▶ **Selected passage**:
Week Three - Wednesday, September 7th

Wednesday, September 7:  Daily Class Outline

Lesson Objectives

To construct criteria for workshop and practice giving useful feedback on a sample essay. To provide an opportunity for students to give and receive comments on their essays.

Connection to Course Goals

Workshops encourage students to see their writing as a process by promoting critical thinking and revision. Also, gaining feedback from peers helps remind students to keep their audience in mind while writing. Constructing some criteria for the workshop helps you set the standard for completing an effective workshop.

Construct Criteria for Workshop (10 minutes)

Some students believe there is little to gain from workshops. They tend to think that the instructor is the only person capable of providing useful feedback or they are resistant to workshops because they've found them unproductive in the past. The aim then of this discussion then is to develop a set of criteria for making this workshop worthwhile. You might do this by asking students to generate a list of "Helpful" and "Not so helpful" comments on the board. Since they've all received comments from teachers/instructors on papers, they should know which ones are most useful.

▶ **Material provided**:
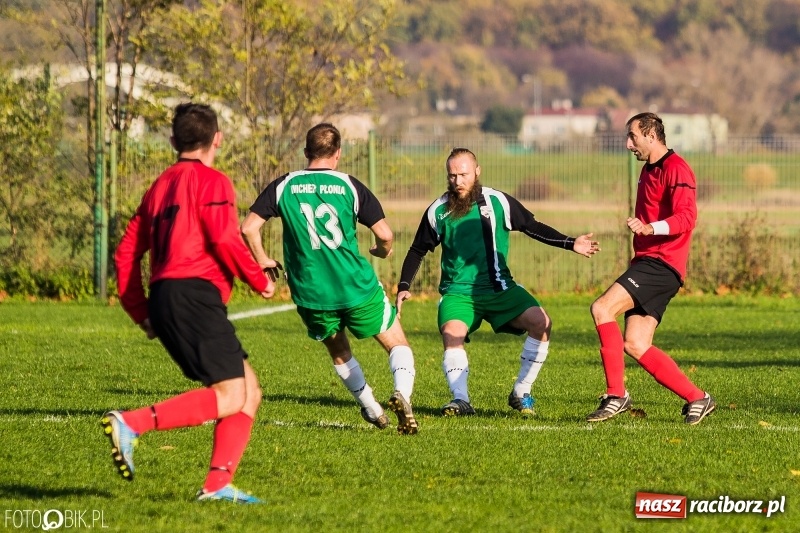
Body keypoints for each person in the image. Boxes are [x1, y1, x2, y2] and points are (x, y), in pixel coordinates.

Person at [108, 102, 275, 504]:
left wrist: (140, 310)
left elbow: (126, 253)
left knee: (249, 389)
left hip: (168, 295)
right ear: (217, 139)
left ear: (173, 141)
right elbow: (223, 237)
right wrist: (259, 279)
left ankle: (217, 486)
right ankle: (130, 423)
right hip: (193, 294)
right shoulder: (214, 181)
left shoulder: (159, 185)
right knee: (232, 394)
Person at [241, 123, 418, 435]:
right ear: (338, 154)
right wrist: (380, 250)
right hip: (354, 285)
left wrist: (263, 260)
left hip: (311, 291)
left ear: (306, 152)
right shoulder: (350, 185)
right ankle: (402, 393)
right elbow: (386, 235)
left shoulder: (284, 185)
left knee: (339, 351)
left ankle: (372, 408)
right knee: (397, 343)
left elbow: (248, 228)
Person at [396, 147, 600, 417]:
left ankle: (521, 391)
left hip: (500, 289)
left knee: (542, 322)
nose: (458, 181)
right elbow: (417, 250)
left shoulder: (498, 202)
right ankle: (461, 400)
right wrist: (404, 286)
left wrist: (570, 242)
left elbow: (532, 226)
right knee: (452, 335)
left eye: (464, 174)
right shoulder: (438, 210)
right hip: (459, 294)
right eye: (452, 175)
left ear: (477, 171)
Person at [586, 112, 715, 425]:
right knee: (636, 344)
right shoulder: (647, 170)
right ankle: (698, 398)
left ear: (651, 135)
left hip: (661, 263)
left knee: (602, 309)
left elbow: (687, 218)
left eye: (633, 136)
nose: (628, 143)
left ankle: (616, 394)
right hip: (648, 262)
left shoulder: (677, 168)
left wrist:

▶ **Task list**:
[1] Duplicate the part of the class outline starting with "Week Three - Wednesday, September" and going on through "Workshop (10 minutes)".
[2] In the class outline, list every section heading that follows the line "Wednesday, September 7: Daily Class Outline."

▶ **Exercise solutions**:
[1]
Week Three - Wednesday, September 7th

Wednesday, September 7:  Daily Class Outline

Lesson Objectives

To construct criteria for workshop and practice giving useful feedback on a sample essay. To provide an opportunity for students to give and receive comments on their essays.

Connection to Course Goals

Workshops encourage students to see their writing as a process by promoting critical thinking and revision. Also, gaining feedback from peers helps remind students to keep their audience in mind while writing. Constructing some criteria for the workshop helps you set the standard for completing an effective workshop.

Construct Criteria for Workshop (10 minutes)

[2]
Lesson Objectives
Connection to Course Goals
Construct Criteria for Workshop (10 minutes)